The critique he is explicitly responding to though was this one :
… To generate a long-term prediction (their polls-plus forecast), FiveThirtyEight establishes a prior based on other factors such as the economy. (No, dear reader, I do not want you to tell me what those factors are!) This method can work – Drew Linzer at Votamatic and Benjamin Lauderdale have used it to make a long-range forecast, and have analyzed their model rigorously.
In my view, FiveThirtyEight’s polls-only approach does not take full advantage of this year’s polling data. It is possible to generate a long-term prediction using polls only. Here at PEC, that’s what we do to create a prior expectation for where polls will drift to. Think of it as “polls-plus-more-polls.” Here is how we do it.
As I explained in May, we have lots of data on how far polls can move during an election year. Here are time series from 16 Presidential campaigns. The red traces shows the ±1 standard deviation interval for the Democratic-minus-Republican margin, relative to the final outcome. Campaigns fall between the red traces about two-thirds of the time (68% of the time, to be exact). … <snip a bunch of math> … I used m-bar to establish a prior. This achieves the same effect as the “-plus” in “polls-plus” – but it uses older polls instead of econometric factors. I use m-bar for all of 2016 to estimate where the race is centered. I then estimate the range +/-S around m-bar, over which the final result may fall.
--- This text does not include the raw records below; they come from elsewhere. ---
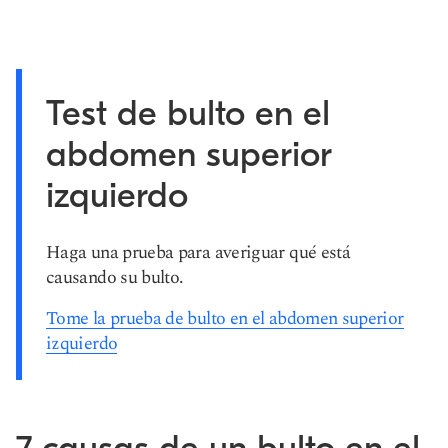
Test de bulto en el
abdomen superior
izquierdo
Haga una prueba para averiguar qué está
causando su bulto.
Tome la prueba de bulto en el abdomen superior
izquierdo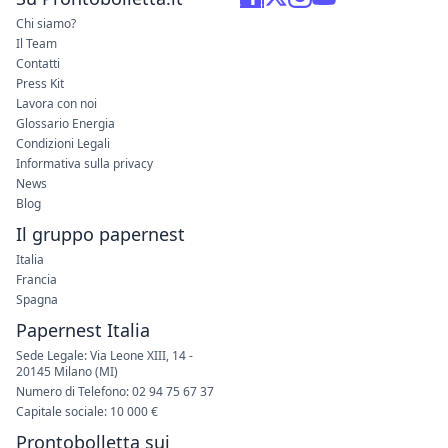
Chi siamo?
Il Team
Contatti
Press Kit
Lavora con noi
Glossario Energia
Condizioni Legali
Informativa sulla privacy
News
Blog
Il gruppo papernest
Italia
Francia
Spagna
Papernest Italia
Sede Legale: Via Leone XIII, 14 -
20145 Milano (MI)
Numero di Telefono: 02 94 75 67 37
Capitale sociale: 10 000 €
Prontobolletta sui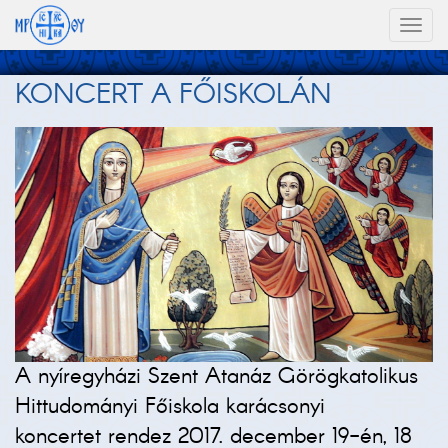
Toggl
naviga
KONCERT A FŐISKOLÁN
A nyíregyházi Szent Atanáz Görögkatolikus
Hittudományi Főiskola karácsonyi
koncertet rendez 2017. december 19-én, 18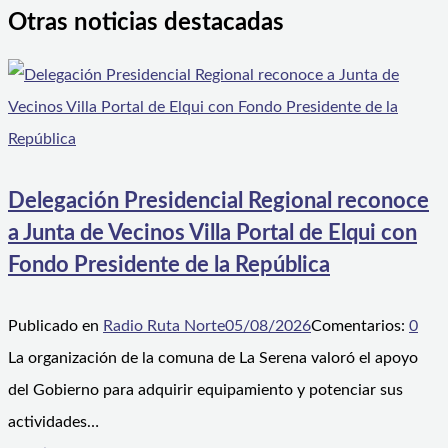
Otras noticias destacadas
Delegación Presidencial Regional reconoce
a Junta de Vecinos Villa Portal de Elqui con
Fondo Presidente de la República
Publicado en
Radio Ruta Norte
05/08/2026
Comentarios:
0
La organización de la comuna de La Serena valoró el apoyo
del Gobierno para adquirir equipamiento y potenciar sus
actividades…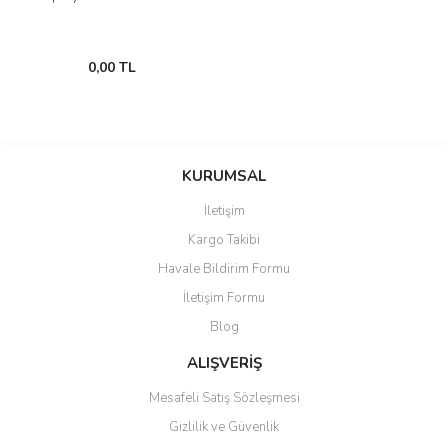
0,00 TL
KURUMSAL
İletişim
Kargo Takibi
Havale Bildirim Formu
İletişim Formu
Blog
ALIŞVERİŞ
Mesafeli Satış Sözleşmesi
Gizlilik ve Güvenlik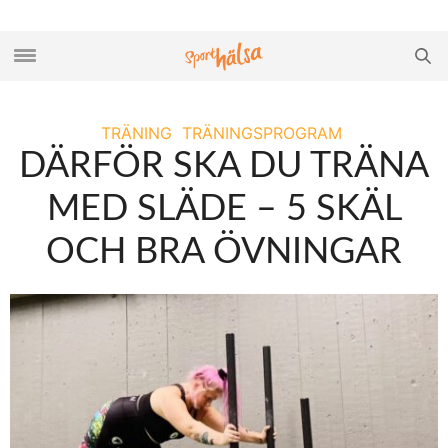
TRÄNING
TRÄNINGSPROGRAM
DÄRFÖR SKA DU TRÄNA
MED SLÄDE – 5 SKÄL
OCH BRA ÖVNINGAR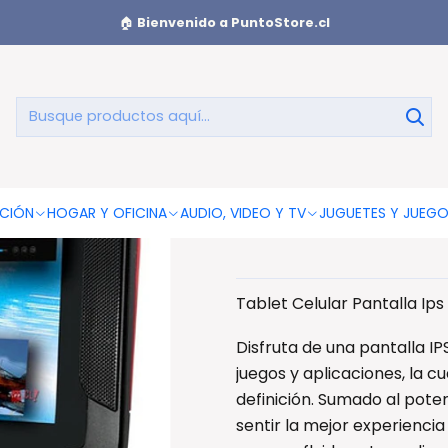
 - Ps
🏠
Bienvenido a PuntoStore.cl
Tablet Celul
Ed
CIÓN
HOGAR Y OFICINA
AUDIO, VIDEO Y TV
JUGUETES Y JUEG
Tablet Celular Pantalla Ip
Disfruta de una pantalla IP
juegos y aplicaciones, la 
definición. Sumado al pote
sentir la mejor experiencia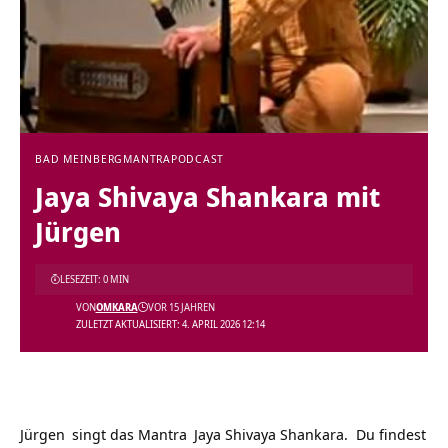
BAD MEINBERG
MANTRA
PODCAST
Jaya Shivaya Shankara mit
Jürgen
LESEZEIT: 0 MIN
VON
OMKARA
VOR 15 JAHREN
ZULETZT AKTUALISIERT: 4. APRIL 2026 12:14
Jürgen
singt das
Mantra
Jaya Shivaya Shankara. Du findest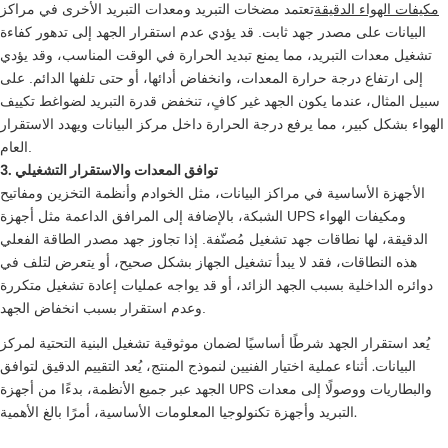
مكيفات الهواء الدقيقة
تعتمد مضخات التبريد ومعدات التبريد الأخرى في مراكز
البيانات على مصدر جهد ثابت. قد يؤدي عدم استقرار الجهد إلى تدهور كفاءة
تشغيل معدات التبريد، مما يمنع تبديد الحرارة في الوقت المناسب، وقد يؤدي
إلى ارتفاع درجة حرارة المعدات، وانخفاض أدائها، أو حتى تلفها الدائم. على
سبيل المثال، عندما يكون الجهد غير كافٍ، تنخفض قدرة التبريد لضواغط تكييف
الهواء بشكل كبير، مما يرفع درجة الحرارة داخل مركز البيانات ويهدد الاستقرار
العام.
3. توافق المعدات والاستقرار التشغيلي
الأجهزة الأساسية في مراكز البيانات، مثل الخوادم وأنظمة التخزين ومفاتيح
الشبكة، بالإضافة إلى المرافق الداعمة مثل أجهزة UPS ومكيفات الهواء
الدقيقة، لها نطاقات جهد تشغيل مُصنّفة. إذا تجاوز جهد مصدر الطاقة الفعلي
هذه النطاقات، فقد لا يبدأ تشغيل الجهاز بشكل صحيح، أو يتعرض لتلف في
دوائره الداخلية بسبب الجهد الزائد، أو قد يواجه عمليات إعادة تشغيل متكررة
وعدم استقرار بسبب انخفاض الجهد.
يُعد استقرار الجهد شرطًا أساسيًا لضمان موثوقية تشغيل البنية التحتية لمركز
البيانات. أثناء عملية اختيار الفنيين لنموذج المنتج، يُعد التقييم الدقيق لتوافق
الجهد عبر جميع الأنظمة، بدءًا من أجهزة UPS والبطاريات ووصولًا إلى معدات
التبريد وأجهزة تكنولوجيا المعلومات الأساسية، أمرًا بالغ الأهمية.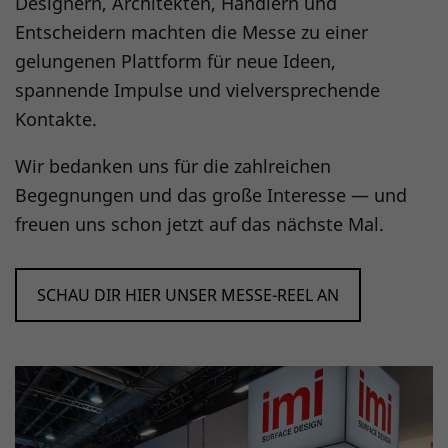
Designern, Architekten, Händlern und
Entscheidern machten die Messe zu einer
gelungenen Plattform für neue Ideen,
spannende Impulse und vielversprechende
Kontakte.
Wir bedanken uns für die zahlreichen
Begegnungen und das große Interesse — und
freuen uns schon jetzt auf das nächste Mal.
SCHAU DIR HIER UNSER MESSE-REEL AN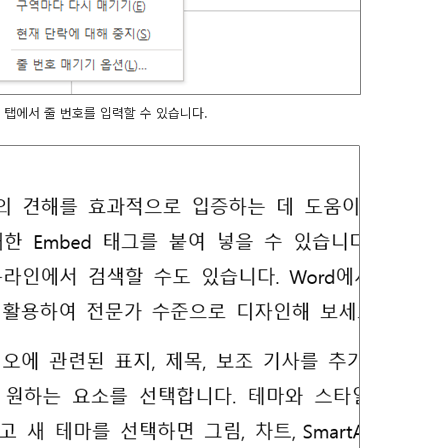
아웃 탭에서 줄 번호를 입력할 수 있습니다.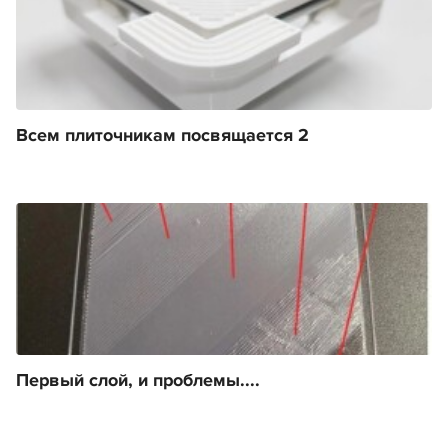
Всем плиточникам посвящается 2
Первый слой, и проблемы....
In the final step, PEC uses that range as a Bayesian prior. We take the random-drift calculation (see our banner) and combine it with the prior to get an estimate of where the election is likely to end up. That generates the “Bayesian win probability” … Now, this leaves the problem of how to estimate S. S is closely related to the red trace for the standard deviation in the first graph. Before 2004, S was large – up to 6 percentage points. Since 2004, S has been smaller, less than 3 percentage points. I believe this to be a symptom of polarization in politics, in which people choose sides.
So…which S do we choose? If 2016 is like 2004-2012, then S is 2-3 percentage points. … In 2012, I estimated S as the standard deviation of the Meta-Margin. This year, I am currently using national polls (current average, Clinton +4.7%) and a value for S of 6 percent (a “de-polarized scenario”). Sometime in Septemnber, I will transition over to using the average and standard deviation of this year’s Meta-Margin. …
Really a very polite discussion about using economic fundamentals as the prior as 538 uses vs a sort of version of polls-plus that used the long-term mean of Clinton +5, or more precisely +4.7, as the prior, which what PEC does.
Silver comes off as insecure and immature honestly.